Os bombardeios estadunidenses contra o Laos (I)


Crianças ao lado de uma cerca feita com invólucros de bombas em uma região rural do Laos.

Nenhuma nação foi tão bombardeada na história quanto o Laos. Durante a Guerra do Vietnã, o movimento revolucionário comunista Pathet Lao auxiliou os combatentes do Vietnã do Norte, permitindo que utilizassem seu território para movimentar guerrilheiros e suprimentos através da chamada "Trilha Ho Chi Minh", essencial para a articulação da resistência vietnamita aos ataques estadunidenses. Em represália, o país foi brutalmente atacado pelos Estados Unidos com bombardeios que visavam cortar a linha de abastecimento do Viet Mihn e destruir o Pathet Lao. Os ataques foram planejados durante o governo de Dwight D. Eisenhower e levados a cabo por John Kennedy, Lyndon Johnson e Richard Nixon.

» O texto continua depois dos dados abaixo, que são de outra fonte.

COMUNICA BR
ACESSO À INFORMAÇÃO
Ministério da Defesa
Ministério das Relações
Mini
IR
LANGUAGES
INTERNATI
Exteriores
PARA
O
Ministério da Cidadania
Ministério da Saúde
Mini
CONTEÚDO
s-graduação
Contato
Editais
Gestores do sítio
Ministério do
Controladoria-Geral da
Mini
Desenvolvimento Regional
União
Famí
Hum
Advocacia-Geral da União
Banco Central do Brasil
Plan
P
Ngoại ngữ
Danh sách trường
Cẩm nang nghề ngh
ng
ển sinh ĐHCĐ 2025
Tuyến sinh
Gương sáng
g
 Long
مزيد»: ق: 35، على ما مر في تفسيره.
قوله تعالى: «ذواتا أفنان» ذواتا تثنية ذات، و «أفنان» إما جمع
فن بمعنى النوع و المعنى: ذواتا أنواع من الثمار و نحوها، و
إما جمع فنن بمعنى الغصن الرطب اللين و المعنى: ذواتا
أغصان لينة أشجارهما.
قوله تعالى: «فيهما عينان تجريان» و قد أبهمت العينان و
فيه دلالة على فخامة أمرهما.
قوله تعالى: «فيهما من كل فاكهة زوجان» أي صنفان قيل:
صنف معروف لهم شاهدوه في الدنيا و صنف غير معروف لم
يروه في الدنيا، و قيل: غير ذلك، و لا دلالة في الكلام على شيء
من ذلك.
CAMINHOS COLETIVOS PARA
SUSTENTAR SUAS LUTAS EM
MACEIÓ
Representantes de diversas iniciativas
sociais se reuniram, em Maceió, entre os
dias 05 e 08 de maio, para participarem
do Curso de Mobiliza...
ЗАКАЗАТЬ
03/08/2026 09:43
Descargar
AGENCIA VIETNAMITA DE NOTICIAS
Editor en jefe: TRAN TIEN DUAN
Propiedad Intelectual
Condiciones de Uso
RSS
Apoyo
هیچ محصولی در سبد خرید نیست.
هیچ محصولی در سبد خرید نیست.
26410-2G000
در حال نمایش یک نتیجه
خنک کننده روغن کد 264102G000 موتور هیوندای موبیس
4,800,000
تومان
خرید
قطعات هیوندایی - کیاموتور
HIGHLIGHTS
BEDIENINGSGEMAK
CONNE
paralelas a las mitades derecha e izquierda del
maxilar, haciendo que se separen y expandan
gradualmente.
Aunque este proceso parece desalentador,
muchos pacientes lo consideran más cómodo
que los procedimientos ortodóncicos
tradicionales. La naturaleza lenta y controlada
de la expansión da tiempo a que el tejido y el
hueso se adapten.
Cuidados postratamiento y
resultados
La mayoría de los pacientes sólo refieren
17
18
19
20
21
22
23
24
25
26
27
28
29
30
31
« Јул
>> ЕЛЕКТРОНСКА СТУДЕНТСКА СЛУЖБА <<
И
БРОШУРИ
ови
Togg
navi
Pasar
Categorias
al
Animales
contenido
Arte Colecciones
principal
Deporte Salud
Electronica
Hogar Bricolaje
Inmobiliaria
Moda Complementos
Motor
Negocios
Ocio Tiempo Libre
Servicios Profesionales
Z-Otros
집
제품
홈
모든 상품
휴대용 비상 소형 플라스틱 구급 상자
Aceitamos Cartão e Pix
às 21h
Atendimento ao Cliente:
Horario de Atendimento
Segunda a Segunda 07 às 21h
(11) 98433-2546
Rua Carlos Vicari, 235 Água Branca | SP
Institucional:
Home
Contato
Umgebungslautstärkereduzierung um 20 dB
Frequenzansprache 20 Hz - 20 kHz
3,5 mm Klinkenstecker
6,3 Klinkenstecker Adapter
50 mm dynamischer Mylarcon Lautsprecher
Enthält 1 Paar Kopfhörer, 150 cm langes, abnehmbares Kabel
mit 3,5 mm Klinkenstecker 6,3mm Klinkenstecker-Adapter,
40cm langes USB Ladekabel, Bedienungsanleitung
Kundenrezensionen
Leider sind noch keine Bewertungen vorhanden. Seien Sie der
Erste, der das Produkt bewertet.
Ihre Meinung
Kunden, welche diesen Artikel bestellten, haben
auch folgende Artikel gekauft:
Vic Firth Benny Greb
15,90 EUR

Entre 1964 e 1973, a Força Aérea dos Estados Unidos despejou mais de 2 milhões de toneladas de explosivos sobre o país. Caíram mais bombas sobre o Laos durante a Guerra do Vietnã do que em todo os os países do mundo juntos na Segunda Guerra Mundial. As operações eram secretas — o país foi atacado sem uma declaração formal de guerra. Frotas inteiras de bombardeiros AC-130 e B-52 foram mobilizadas para as campanhas. Em média, o país foi atingido por uma campanha de bombardeio a cada oito minutos, 24 horas por dias, ao longo de nove anos. Os bombardeios destruíram quase todas as cidades do Laos e mataram 200.000 civis — ou 10% de toda a população do país. Mais de 400.000 laosianos ficaram feridos ou mutilados e 750.000 pessoas foram obrigadas a deixar o país.

Os resultados do bombardeio afetam profundamente o Laos até os dias de hoje. Desde o fim do conflito, mais de 50 mil laosianos foram mortos ou mutilados por explosões de bombas de fragmentação lançadas nos anos 60 e 70. Estima-se que 30% das mais de 270 milhões de bombas lançadas sobre o Laos não explodiram no impacto — isso é, o país ainda tem 80 milhões de bombas ativas espalhadas por seu território. Mais de 37% de todas as terras agrícolas do país permanecem inutilizáveis em função das munições não detonadas, causando impacto enorme na economia, já que 70% da população depende da agricultura de subsistência. O Laos lidera os rankings mundiais de mutilações e acidentes fatais com explosivos até hoje. Metade de todos os acidentes com bombas e minas terrestres no mundo ocorrem no país. As bombas são tão comuns que a população rural usa os invólucros dos explosivos para fazer cercas ou até mesmo pilares de cabanas.

Os bombardeios não foram os únicos ataques dos Estados Unidos contra o Laos. Em 1960, a Agência Central de Inteligência (CIA) conduziu a Operação Momentum, que visava financiar, treinar e equipar um exército de guerrilheiros anticomunistas pertencentes à minoria Hmong para combater o Pathet Lao. Foram gastos 500 milhões de dólares para criar e manter as milícias. Os Estados Unidos também cogitaram utilizar armas nucleares e conduzir uma intervenção militar terrestre com 60 mil soldados, mas recuaram por receio da reação da União Soviética.